| mk_ | but how do I figure out the distance? |
| TRWBW | mk_: c(t)=c0+t*v, define the line with a unit normal to it, get a quadradic |
| mk_ | since there are an infinite number of points on the line unit normal to it? |
| TRWBW | mk_: define the line as ax+by=c, or {a,b}.{x,y}=c |
| mk_ | alright |
| TRWBW | mk_: {a,b} is a normal vector to the line |
| anubiss | i have some problems with trig identities : i have to integrate sqrt(1 -sin(t) ) |
| TRWBW | mk_: if it's a unit normal, then |{a,b}.{x,y}-c| is distance to the line |
| Eclipsor | substitute, anubiss ? |
| mk_ | what is the {a,b}.{x,y} notation? |
| Eclipsor | and remember that cos is an evil derivative because it turns sin negative while sin is all peaceful and turns into positive cosine :) |
| anubiss | i can use the conjugate to obtain: sqrt( 1 - sin(t) ) * ( ( 1+sin(t) ) / ( ( 1+ sin(t) ) ) |
| TRWBW | mk_: i use . for dot mk_: raise it up half a line height and it looks like dot product |
| mk_ | ...multiplication? |
| anubiss | and the answer book gives after this step : sqrt( cos^2(t) / sqrt(1+ sin(t) and i dont undetstand |
| droptothetop | In relation to existence and uniqueness of a solution to a differential equation, if it's determined that there is no unique solution given a certain initial condition how can you show that there is more than one solution?

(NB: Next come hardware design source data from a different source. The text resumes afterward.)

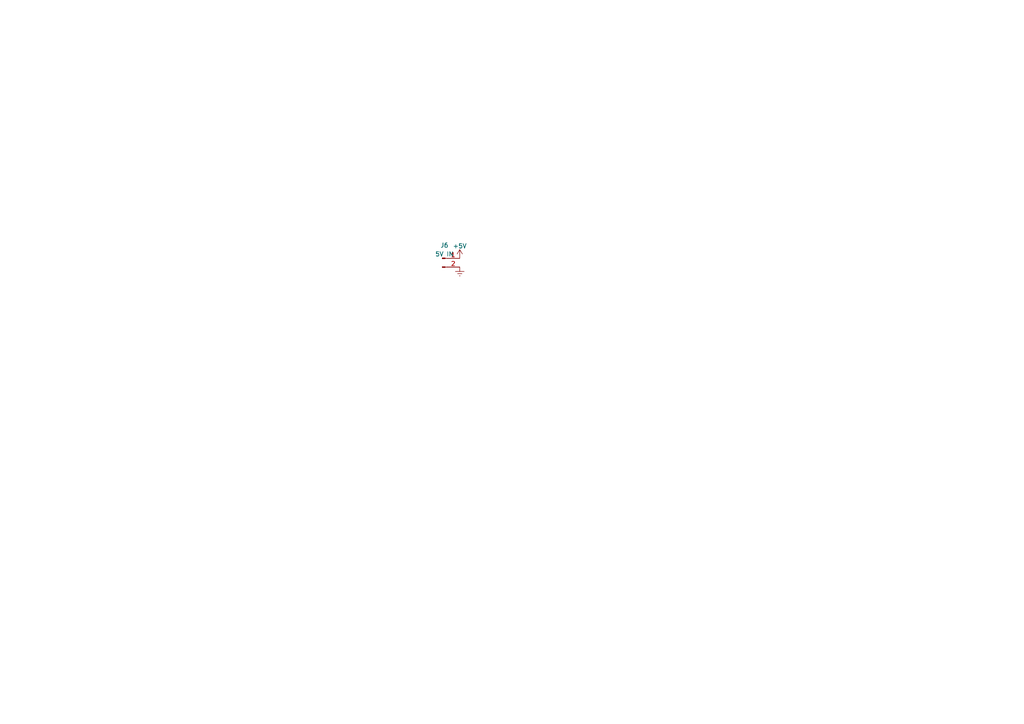
<source format=kicad_sch>
(kicad_sch (version 20211123) (generator eeschema)

  (uuid 6c5bba27-4757-4899-ab1c-3760055371e5)

  (paper "A4")

  


  (symbol (lib_id "power:Earth") (at 133.35 77.47 0) (unit 1)
    (in_bom yes) (on_board yes) (fields_autoplaced)
    (uuid 3a910049-d411-40d6-9afc-8d563ae23319)
    (property "Reference" "#PWR0107" (id 0) (at 133.35 83.82 0)
      (effects (font (size 1.27 1.27)) hide)
    )
    (property "Value" "Earth" (id 1) (at 133.35 81.28 0)
      (effects (font (size 1.27 1.27)) hide)
    )
    (property "Footprint" "" (id 2) (at 133.35 77.47 0)
      (effects (font (size 1.27 1.27)) hide)
    )
    (property "Datasheet" "~" (id 3) (at 133.35 77.47 0)
      (effects (font (size 1.27 1.27)) hide)
    )
    (pin "1" (uuid 43260ef7-2549-493e-a778-4d9b3a2c0e50))
  )

  (symbol (lib_id "Connector:Conn_01x02_Male") (at 128.27 74.93 0) (unit 1)
    (in_bom yes) (on_board yes) (fields_autoplaced)
    (uuid 6817d47e-fb8e-4b57-8587-58dedaa274ef)
    (property "Reference" "J6" (id 0) (at 128.905 71.154 0))
    (property "Value" "5V IN" (id 1) (at 128.905 73.6909 0))
    (property "Footprint" "Connector_PinHeader_2.54mm:PinHeader_1x02_P2.54mm_Vertical" (id 2) (at 128.27 74.93 0)
      (effects (font (size 1.27 1.27)) hide)
    )
    (property "Datasheet" "~" (id 3) (at 128.27 74.93 0)
      (effects (font (size 1.27 1.27)) hide)
    )
    (pin "1" (uuid 141a2ffd-9567-4842-8c99-48ed085aa182))
    (pin "2" (uuid c80933c3-45ff-4aa2-b299-9637fb79f563))
  )

  (symbol (lib_id "power:+5V") (at 133.35 74.93 0) (unit 1)
    (in_bom yes) (on_board yes) (fields_autoplaced)
    (uuid b0001714-abce-4232-8fd9-9d5ebbab5d7c)
    (property "Reference" "#PWR0106" (id 0) (at 133.35 78.74 0)
      (effects (font (size 1.27 1.27)) hide)
    )
    (property "Value" "+5V" (id 1) (at 133.35 71.3542 0))
    (property "Footprint" "" (id 2) (at 133.35 74.93 0)
      (effects (font (size 1.27 1.27)) hide)
    )
    (property "Datasheet" "" (id 3) (at 133.35 74.93 0)
      (effects (font (size 1.27 1.27)) hide)
    )
    (pin "1" (uuid 49fa99b3-bc91-4920-a994-bb22c5211a54))
  )
)

</source>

One way would be to solve the equation. |
| anubiss | first i dont understand how you can multiply 1 - sin(t) by 1+ sin(t) and second the answer cos^2 .. |
| droptothetop | But how to show that there are two? |
| TRWBW | droptothetop: how about f+1=f, that's a differential equation with no unique solution |
| Olathe | anubiss: (1 - sin)(1 + sin) = 1 - sin^2. cos^2 + sin^2 = 1. |
| anubiss | ok first i dont understand how you can multiply sqrt(1 - sin(t)) by sqrt(1+ sin(t)).. they are different! |
| Olathe | anubiss: (1 - sin)(1 + sin)/(1 + sin) |
| droptothetop | TRWBW, well, I am speaking specifically about ones that are given initial conditions, and at those initial conditions there is discontinuity in f(y,t) in y'=f(y,t) |
| anubiss | hum, well my problem boils down to the sqrt's |
| Olathe | anubiss: a = ab/b |
| anubiss | why do you remove them |
| TRWBW | droptothetop: f=1+f, f(0)=1 |
| droptothetop | or in d f(y,t) /dy |
| Olathe | anubiss: Where are they removed ? |
| mk_ | ok, I see what the dot product is. I use a and b from the line, and x and y from the circle... what's c then? |
| anubiss | i see so you dont care about the sqrt's you just multiply whats inside kk |
| TRWBW | mk_: that lets you shift the line. |